Randal Plunkett’s ‘Wild Thing - Finding hope and a home in the natural world’ is published by Bonnier Books, €22.99.

Plunkett's developing love story with Dunsany

Memoir on work rewilding family estate

When Randal Plunkett was asked to write a book about his life and work rewilding at Dunsany Castle, he thought “I can't write a book – I'm not even 50 yet!”

“I was just about 40, and thought it a very pretentious thing to do,” he told the gathering at the launch of his book, 'Wild Thing', in Dubray Books on Grafton Street, Dublin.

But the publishers, Bonnier Books, convinced him, and the project opened his eyes to “how I am so blessed at so many levels”.

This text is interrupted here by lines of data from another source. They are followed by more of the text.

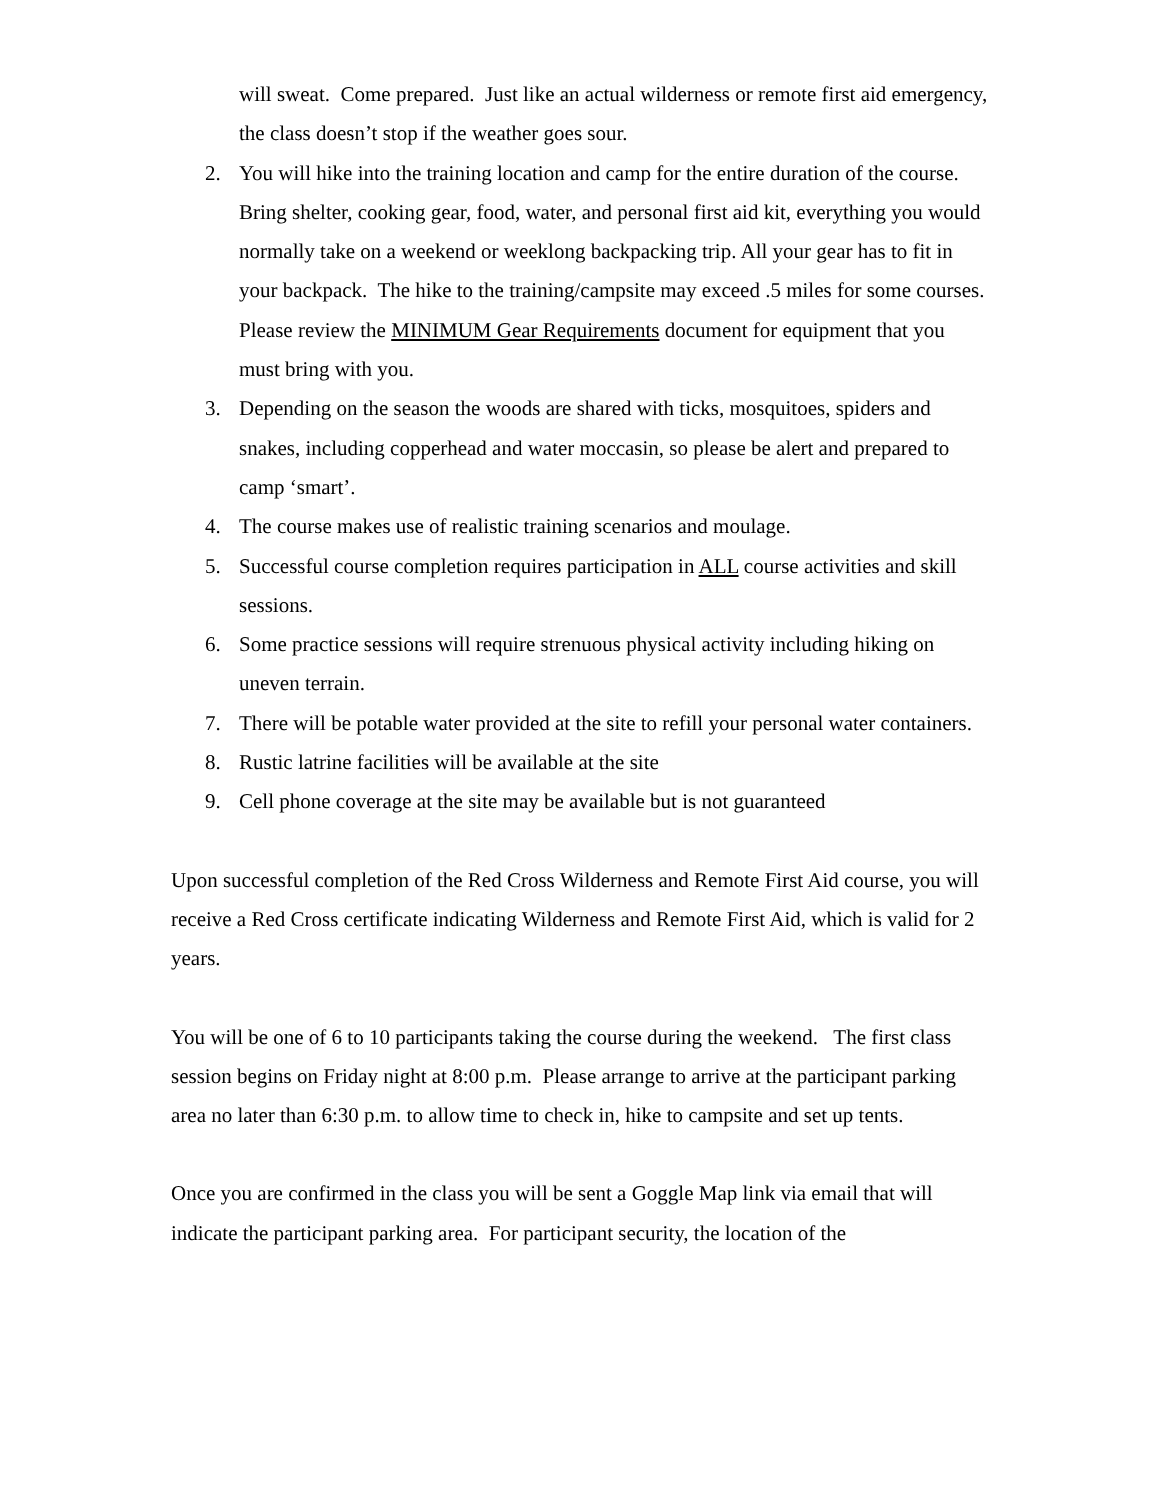will sweat. Come prepared. Just like an actual wilderness or remote first aid emergency, the class doesn’t stop if the weather goes sour.
2. You will hike into the training location and camp for the entire duration of the course. Bring shelter, cooking gear, food, water, and personal first aid kit, everything you would normally take on a weekend or weeklong backpacking trip. All your gear has to fit in your backpack. The hike to the training/campsite may exceed .5 miles for some courses. Please review the MINIMUM Gear Requirements document for equipment that you must bring with you.
3. Depending on the season the woods are shared with ticks, mosquitoes, spiders and snakes, including copperhead and water moccasin, so please be alert and prepared to camp ‘smart’.
4. The course makes use of realistic training scenarios and moulage.
5. Successful course completion requires participation in ALL course activities and skill sessions.
6. Some practice sessions will require strenuous physical activity including hiking on uneven terrain.
7. There will be potable water provided at the site to refill your personal water containers.
8. Rustic latrine facilities will be available at the site
9. Cell phone coverage at the site may be available but is not guaranteed
Upon successful completion of the Red Cross Wilderness and Remote First Aid course, you will receive a Red Cross certificate indicating Wilderness and Remote First Aid, which is valid for 2 years.
You will be one of 6 to 10 participants taking the course during the weekend. The first class session begins on Friday night at 8:00 p.m. Please arrange to arrive at the participant parking area no later than 6:30 p.m. to allow time to check in, hike to campsite and set up tents.
Once you are confirmed in the class you will be sent a Goggle Map link via email that will indicate the participant parking area. For participant security, the location of the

“I think we forget how blessed we are, and sometimes you lose sight of the the thing on front of you and having gone back, and gone through so many things for this book, it reminded me of how lucky I am and how much work we really do have to do.

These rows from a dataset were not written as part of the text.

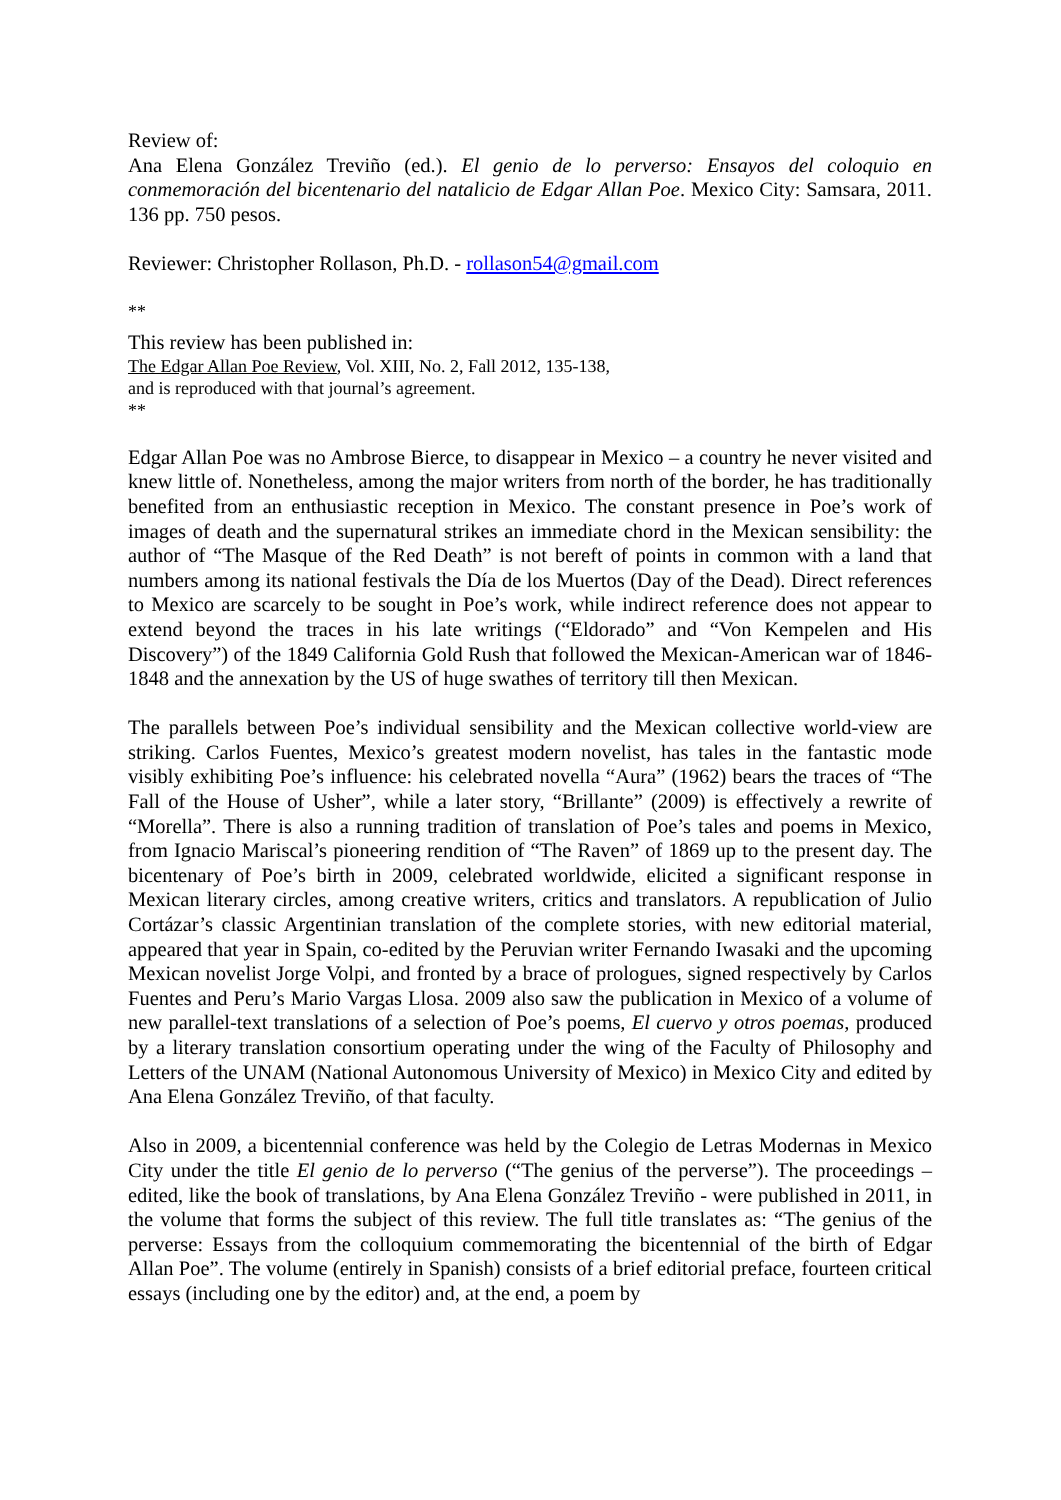Review of:
Ana Elena González Treviño (ed.). El genio de lo perverso: Ensayos del coloquio en conmemoración del bicentenario del natalicio de Edgar Allan Poe. Mexico City: Samsara, 2011. 136 pp. 750 pesos.
Reviewer: Christopher Rollason, Ph.D. - rollason54@gmail.com
**
This review has been published in:
The Edgar Allan Poe Review, Vol. XIII, No. 2, Fall 2012, 135-138,
and is reproduced with that journal’s agreement.
**
Edgar Allan Poe was no Ambrose Bierce, to disappear in Mexico – a country he never visited and knew little of. Nonetheless, among the major writers from north of the border, he has traditionally benefited from an enthusiastic reception in Mexico. The constant presence in Poe’s work of images of death and the supernatural strikes an immediate chord in the Mexican sensibility: the author of “The Masque of the Red Death” is not bereft of points in common with a land that numbers among its national festivals the Día de los Muertos (Day of the Dead). Direct references to Mexico are scarcely to be sought in Poe’s work, while indirect reference does not appear to extend beyond the traces in his late writings (“Eldorado” and “Von Kempelen and His Discovery”) of the 1849 California Gold Rush that followed the Mexican-American war of 1846-1848 and the annexation by the US of huge swathes of territory till then Mexican.
The parallels between Poe’s individual sensibility and the Mexican collective world-view are striking. Carlos Fuentes, Mexico’s greatest modern novelist, has tales in the fantastic mode visibly exhibiting Poe’s influence: his celebrated novella “Aura” (1962) bears the traces of “The Fall of the House of Usher”, while a later story, “Brillante” (2009) is effectively a rewrite of “Morella”. There is also a running tradition of translation of Poe’s tales and poems in Mexico, from Ignacio Mariscal’s pioneering rendition of “The Raven” of 1869 up to the present day. The bicentenary of Poe’s birth in 2009, celebrated worldwide, elicited a significant response in Mexican literary circles, among creative writers, critics and translators. A republication of Julio Cortázar’s classic Argentinian translation of the complete stories, with new editorial material, appeared that year in Spain, co-edited by the Peruvian writer Fernando Iwasaki and the upcoming Mexican novelist Jorge Volpi, and fronted by a brace of prologues, signed respectively by Carlos Fuentes and Peru’s Mario Vargas Llosa. 2009 also saw the publication in Mexico of a volume of new parallel-text translations of a selection of Poe’s poems, El cuervo y otros poemas, produced by a literary translation consortium operating under the wing of the Faculty of Philosophy and Letters of the UNAM (National Autonomous University of Mexico) in Mexico City and edited by Ana Elena González Treviño, of that faculty.
Also in 2009, a bicentennial conference was held by the Colegio de Letras Modernas in Mexico City under the title El genio de lo perverso (“The genius of the perverse”). The proceedings – edited, like the book of translations, by Ana Elena González Treviño - were published in 2011, in the volume that forms the subject of this review. The full title translates as: “The genius of the perverse: Essays from the colloquium commemorating the bicentennial of the birth of Edgar Allan Poe”. The volume (entirely in Spanish) consists of a brief editorial preface, fourteen critical essays (including one by the editor) and, at the end, a poem by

“Because it's not about the privilege – although privilege is a major part of it. It's about what we should be doing, about how we should be looking at things, and it's about finding happiness in the things we've lost touch with. This is a story about someone who did not engage, who spent most of my teenage life in a darkened room – not because of living in a castle and it's dark anyway – but to find a solitude and to find a friendship with something that was always there and that you resisted, and then you find love. He continued: "This is a love story about finding nature and finding the place that my parents always wanted me to find love for, and then trying to do something with it that means something in 2025, because privilege, castles, all that is all nonsense. But when you have some opportunities to do something valuable for beyond yourself, now that's real privilege. And so I feel like I must be the most privileged person in this country,” Plunkett concluded.

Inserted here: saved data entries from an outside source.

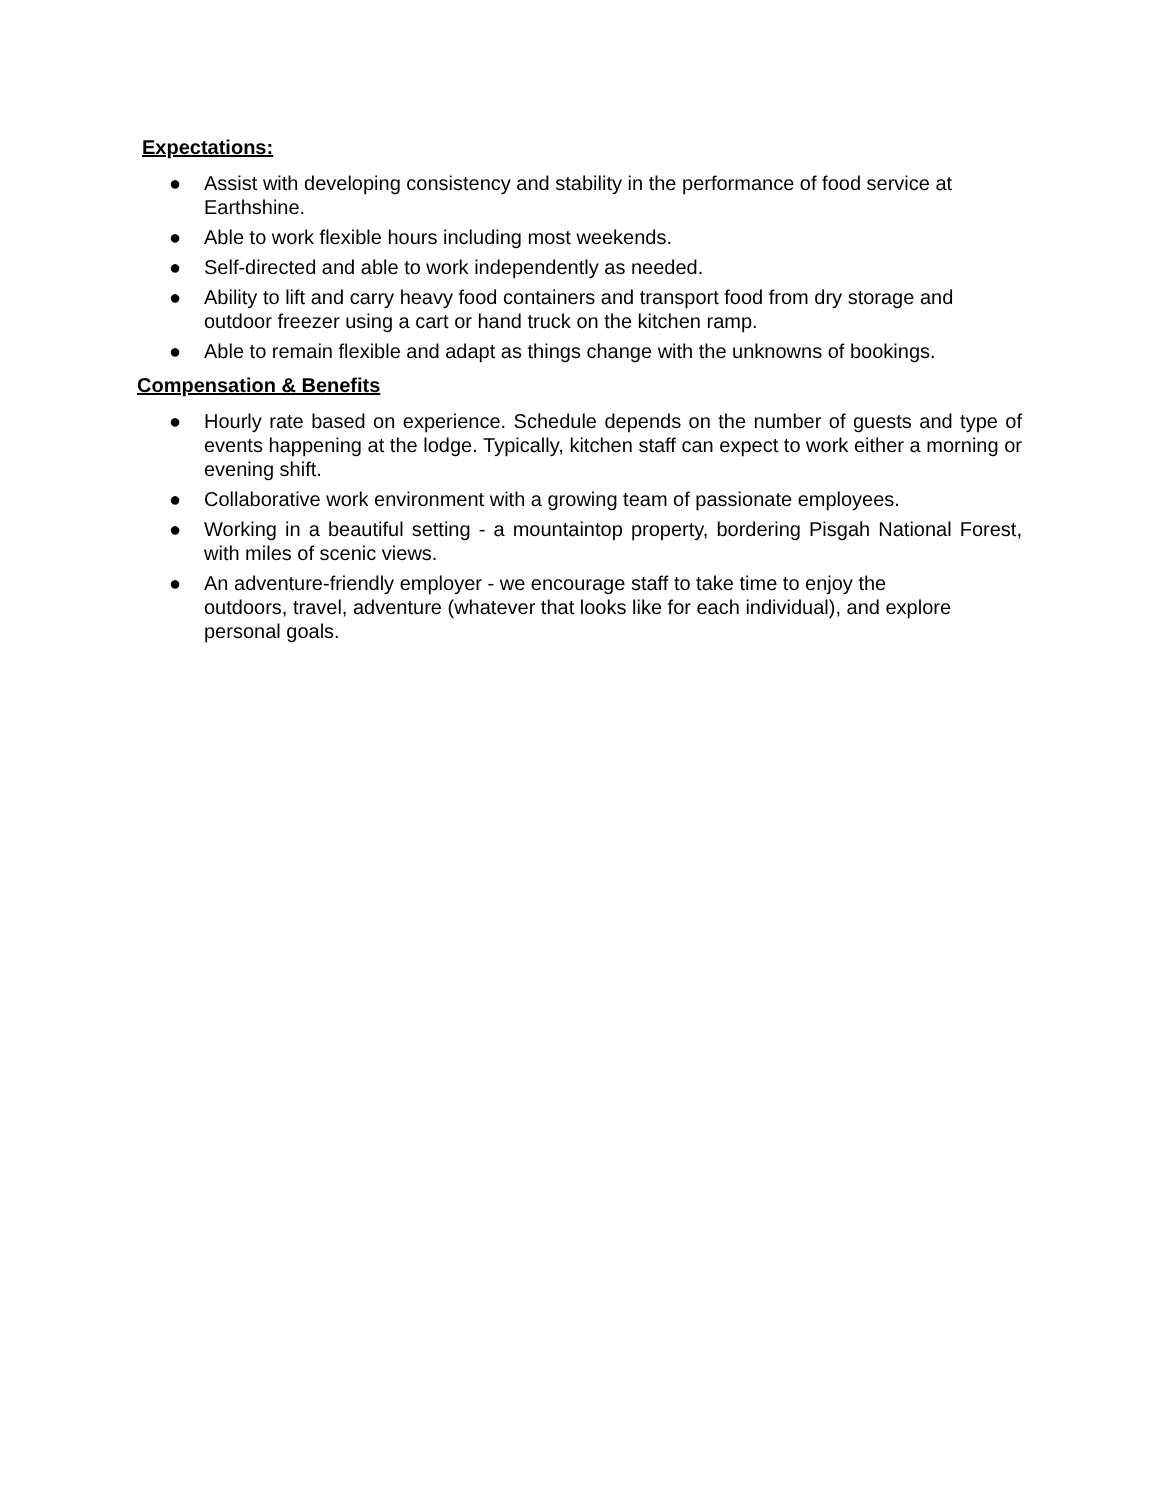Expectations:
● Assist with developing consistency and stability in the performance of food service at Earthshine.
● Able to work flexible hours including most weekends.
● Self-directed and able to work independently as needed.
● Ability to lift and carry heavy food containers and transport food from dry storage and outdoor freezer using a cart or hand truck on the kitchen ramp.
● Able to remain flexible and adapt as things change with the unknowns of bookings.
Compensation & Benefits
● Hourly rate based on experience. Schedule depends on the number of guests and type of events happening at the lodge. Typically, kitchen staff can expect to work either a morning or evening shift.
● Collaborative work environment with a growing team of passionate employees.
● Working in a beautiful setting - a mountaintop property, bordering Pisgah National Forest, with miles of scenic views.
● An adventure-friendly employer - we encourage staff to take time to enjoy the
outdoors, travel, adventure (whatever that looks like for each individual), and explore personal goals.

Dunsany wasn't always the happiest of places for the 21st Baron Dunsany, who doesn't style himself as such on a day-to-day basis. Born in New York and brought up in New York and London, his early years at the castle saw a poor relationship between his parents and his grandfather and step grandmother; his father, Eddie Plunkett's long battle with progressive supranuclear palsy, PSP, like Parkinson's and multiple sclerosis; and his mother's death from Covid, all detailed in 'Wild Thing'. His student life, film work, and marriage to Laura Dillon from Mullingar also feature, alongside his rewilding project of the last decade inside the estate walls, after his promise to his dying father to look after Dunsany.